North Korean leader Kim Jong Un met with Chinese President Xi Jinping in China this week for the second time in two months, reinforcing China’s central role in a recent whirlwind of diplomatic activity involving the Korean peninsula.
The Kim-Xi meeting took place Monday and Tuesday in the Chinese port city of Dalian, near their nations’ border, Chinese state media reported Tuesday. Chinese Premier Li Keqiang, South Korean President Moon Jae-in and Japanese Prime Minister Shinzo Abe are scheduled to meet in Tokyo later this week to discuss North Korean denuclearization.
Kim told Xi he would like to discuss “phased and synchronous measures” with the U.S. to “eventually achieve denuclearization and lasting peace on the [Korean] peninsula,” the state-run New China News Agency reported. A meeting between Kim and Trump — the first between a sitting U.S. president and a North Korean leader — is planned for sometime in the coming month.

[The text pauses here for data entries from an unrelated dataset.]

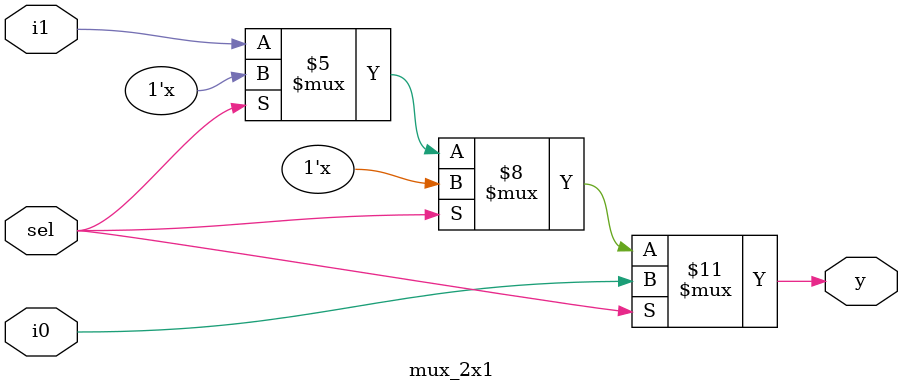
<source format=v>
module mux_2x1(i0, i1, sel, y);
input i0, i1, sel;
output y;

//sensitivity list
always @(i0 or i1 or sel) begin
	if (sel == 1) y = i0;
	else if (sel == 0) y = i1;
	else y = 1'bx; //what if sel is unknown
end
endmodule

</source>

“As long as relevant parties eliminate the hostile policy and security threats against North Korea, North Korea does not need to have nuclear weapons, and denuclearization is achievable,” Kim told Xi, according to the news agency.
Shi Yinhong, a professor of international relations at People’s University in Beijing, said Kim is probably eager to shore up Chinese support to improve his bargaining position before the meetings. Xi, meanwhile, does not want to be left out of negotiations among North and South Korea, the U.S. and Japan.
“Trump has no reason to like this kind of event, which brings China and North Korea closer,” he said. “But I think his primary concern over North Korea isn’t Pyongyang’s relationship with Beijing — he wants … to force North Korea to accept complete denuclearization.”
Shi said North Korea is unlikely to completely abandon its nuclear weapon program and may attempt to wrest significant concessions from Trump in exchange for partial denuclearization.
He added that the location of this week’s meeting was probably a diplomatic compromise, allowing Kim to visit China twice within about 40 days while avoiding the perceived political indignity of a second visit to Beijing, which is significantly farther from Pyongyang, the North Korean capital.
China’s state broadcaster CCTV showed Kim and Xi, dressed in a Mao suit and a business suit, respectively, strolling side by side along a beach and sitting together against a backdrop of trees and flowers.
South Korea’s Blue House presidential spokesman Kim Eui-kyeom said that China notified the South Korean government of the meeting. North Korea’s state broadcaster also confirmed the visit. “As a new noteworthy golden time in the history of friendship between the two countries unfolds, a meaningful meeting between the two countries’ leaders was held,” said North Korean Central Television.
The station also reported that four other top North Korean officials, including the leader’s sister, Kim Yo Jong — who made headlines for her charm offensive in South Korea during February’s Winter Olympics — came along for the trip.
Trump tweeted after the announcement that he would speak to Xi, whom he called his friend, on Tuesday. “The primary topics will be Trade, where good things will happen, and North Korea, where relationships and trust are building,” he said on Twitter.
China is North Korea’s only major ally and trading partner. Yet relations between Kim and Xi have been strained — Beijing has expressed dismay at Pyongyang’s nuclear and missile development, and North Korea has aimed bellicose rhetoric at Beijing. China has backed a raft of tough United Nations sanctions that limit North Korean exports to China and, breaking with recent precedent, strictly enforced them.
Their earlier encounter, in Beijing in late March, marked Kim’s first known trip abroad and his first meeting with the Chinese president. That visit also unfolded in secrecy; rumors about Kim’s presence swirled in the Chinese capital after a mysterious, armored North Korean train was spotted in its main train station.
Kim has embarked on a frenzy of diplomatic activity in recent months to defuse tensions between his country and the U.S., South Korea and China. Last month, Kim and South Korea’s Moon met at the demilitarized zone separating the two countries; the two leaders smiled and shook hands across the border, producing images unthinkable amid heightened tensions only a few months earlier.
Special correspondent Matt Stiles in Seoul contributed to this report.